Thursday, 8 March 2018

Stepping Down from Middle Management

It is now three months since I informed my school that I wished to step down from being the Head of English, and just over two months since it actually happened and I went back to being a classroom teacher.  Now I have had time to reflect on and enjoy the change in my life I feel it would be useful to share the experience, just in case there is anyone out there considering a similar move but too afraid of the repercussions.

My reasons for stepping down are a mixture of personal and professional. As regular readers or followers will know, I was diagnosed with Asperger’s syndrome late last year after demanding an assessment from my GP.  This process is outlined in earlier blogposts here.  Though it was a sought-for diagnosis, it was still something of a shock and I admit it shook the foundations of my life as it had such ramifications for all of my experiences throughout life.  But it also made me take stock and be honest with myself about my role and chance of happiness – I came to the conclusion that being a middle-leader was a constant source of tremendous discomfort and anxiety in connection with my diagnosis that I had to consider removing from my life.  I was also exhausted by feeling my teaching – the core practice of our profession – was suffering as a result of the extra responsibility, and this weighted heavily on me.  I felt that I would either have to leave the profession entirely (a scary thought for a change-phobic creature of habit) or make a significant change that would get me back into the classroom: stepping down as HoD made perfect sense as a way of achieving these two aims.

There were fears, of course.  Financial considerations, pride, professional integrity, relationships with colleagues and so forth.  But here I am, three months down the line, regretting nothing and tremendously glad that I made the move.  So, how did it go?

Firstly – the financial implications.  I am not about to itemise my spending here, so I will leave you with this observation: you really do spend what you get.

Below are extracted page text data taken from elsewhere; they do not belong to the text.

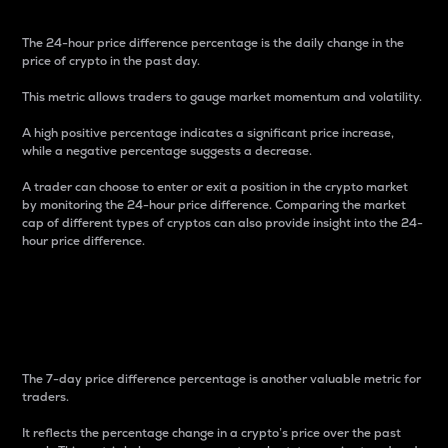
The 24-hour price difference percentage is the daily change in the
price of crypto in the past day.
This metric allows traders to gauge market momentum and volatility.
A high positive percentage indicates a significant price increase,
while a negative percentage suggests a decrease.
A trader can choose to enter or exit a position in the crypto market
by monitoring the 24-hour price difference. Comparing the market
cap of different types of cryptos can also provide insight into the 24-
hour price difference.
7-Day Price Difference
Percentage
The 7-day price difference percentage is another valuable metric for
traders.
It reflects the percentage change in a crypto’s price over the past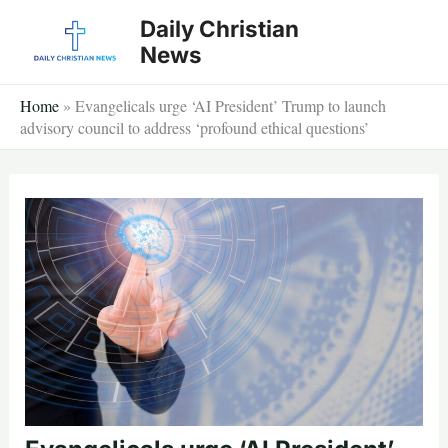
Skip
Daily Christian
to
News
content
Home
»
Evangelicals urge ‘AI President’ Trump to launch
advisory council to address ‘profound ethical questions’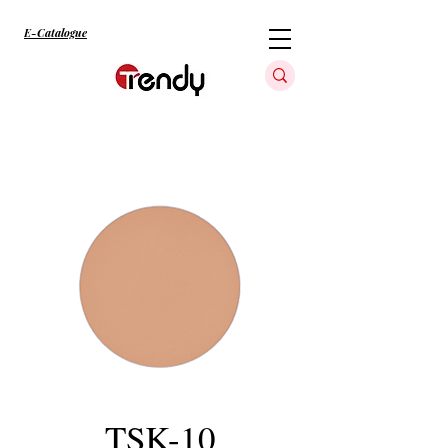
E-Catalogue
TSK-10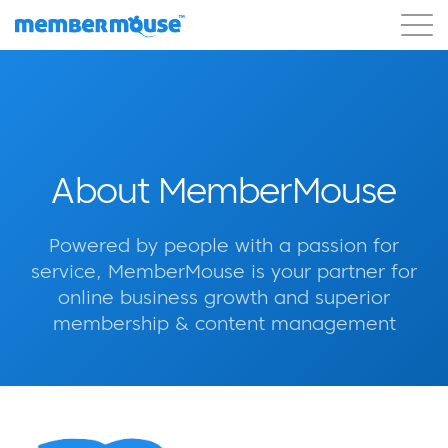
Features
Customers
Pricing
Get Started
About MemberMouse
Powered by people with a passion for
service, MemberMouse is your partner for
online business growth and superior
membership & content management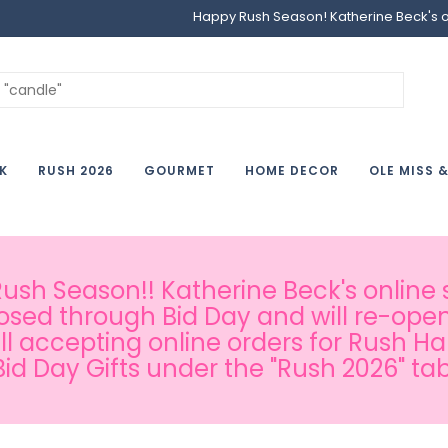
Happy Rush Season! Katherine Beck's onl
K
RUSH 2026
GOURMET
HOME DECOR
OLE MISS 
sh Season!! Katherine Beck's online s
osed through Bid Day and will re-open
ill accepting online orders for Rush H
Bid Day Gifts under the "Rush 2026" tab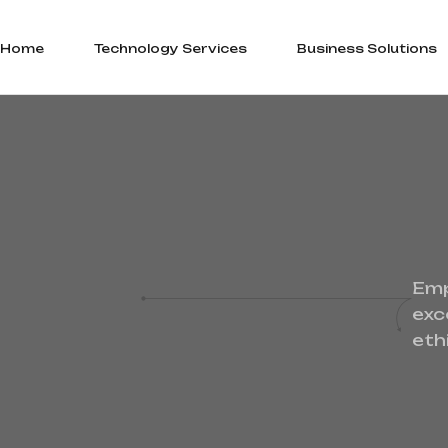
Home
Technology Services
Business Solutions
Emp
exc
eth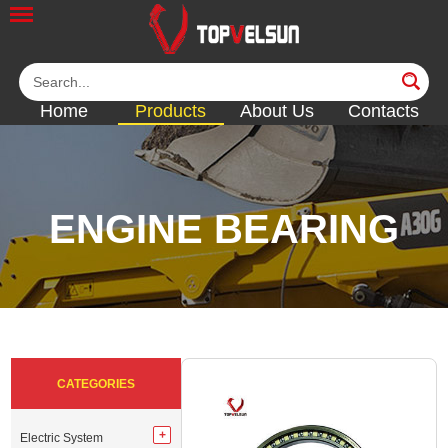
Home
Products
About Us
Contacts
ENGINE BEARING
<<
<<
<<
<<
<<
CATEGORIES
Electric System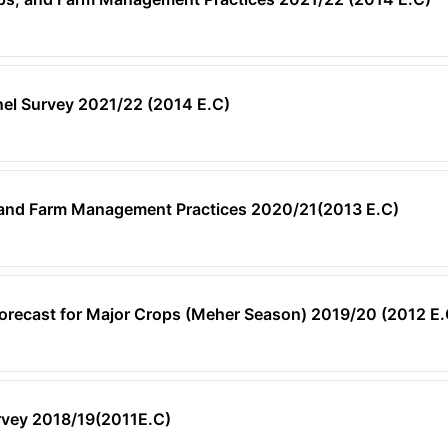
nel Survey 2021/22 (2014 E.C)
, and Farm Management Practices 2020/21(2013 E.C)
orecast for Major Crops (Meher Season) 2019/20 (2012 E.
rvey 2018/19(2011E.C)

It seems that the stress and tension of trying to run a successful department was an expensive ordeal in itself: the nervous energy expended at work could not be expended at home, so simple things like cooking became nightmarish, with takeaways and easy-to-cook food, often from Waitrose on the way home becoming the order of the day.  Now I have the capacity to cook for my family from scratch – hearty food, bought cheaply, cooked well: it’s a much cheaper existence.  The need for treats to get through the week is diminished (I no longer feel a desperate hankering for a Dominos on a Friday night or an extra coffee at the weekend – these things add up.  Everyone’s spending habits are different, so I’m aware that my experience here is of limited use, but I can say with certainty that the financial impact of losing around nine-thousand pounds a year before tax are nowhere near as significant as I had expected. 

But what of the teaching load and worse, the marking?? Horrors.  I was truly concerned about this.  It had been five years since I had a typical 90% contact time timetable, so I was well out of practice, with full days of teaching an extreme rarity. All Christmas I brooded over the hell that awaited me in January, going back to five period days and extra sets of books to mark, but I needn’t have worried.  You see, as teaching and marking are now the only things I concern myself with, I can give them my full attention.  As such, I don’t dread or wish to avoid lessons as I may have done as a HoD, desparate to get on with the paperwork or whatever.  No – I can enjoy teaching again, immerse myself in it and take great joy in having renewed pride in my practice.  The marking is heavier, and I can’t sugar-coat that very much (I’m an English teacher after all), but again as the demands on my professional time are slighter, marking is now something to focus on and get sorted, rather than being another element of a huge stack of tasks and deadlines.  Still don’t enjoy it, mind.

I do not feel any dent in my pride at all.  This may be an aspect of my Asperger’s – I don’t know, but I do know that I have no feeling of shame or self-disappointment at all.  I gave it a good shot; I did it for four years and the department improved year on year – this is good, something to be proud of, so calling it a day is no admission of defeat: it is a declaration of intent, to put myself and my family first in the great to-do list of life.  There is a peculiarly masculine quality to the mantra that one must always strive for promotion, push for higher salaries and responsibilities, but it takes nothing else into consideration.  Where’s the room for caring for oneself?  Where’s the consideration of your children?  No, the rat-race endless ambition and drive for better and greater things is lost on me now I’m in my mid-thirties, with the ambition of my twenties something that I thought I ought to have, rather than something I naturally held.

It may not be for everyone, but I would hate to think anyone was out there flogging themselves to try and maintain a position that they didn’t actually need to.  If you’re thinking of stepping down from a responsibility, please get in touch via DM and I’m happy to chat and advise as well as I can.

2 comments:

  1. I also stepped down - in 2014 and as HoD I actually taught 46/50 so that part wasn't a consideration. I did move out of mainstream though - I'm now in SEND and I asked to just teach KS3, mainly because I want to create a love of English and implement intervention in Y7. I have that luxury. HoD English should be the best job in the workd. It too often isn't. Good luch to you.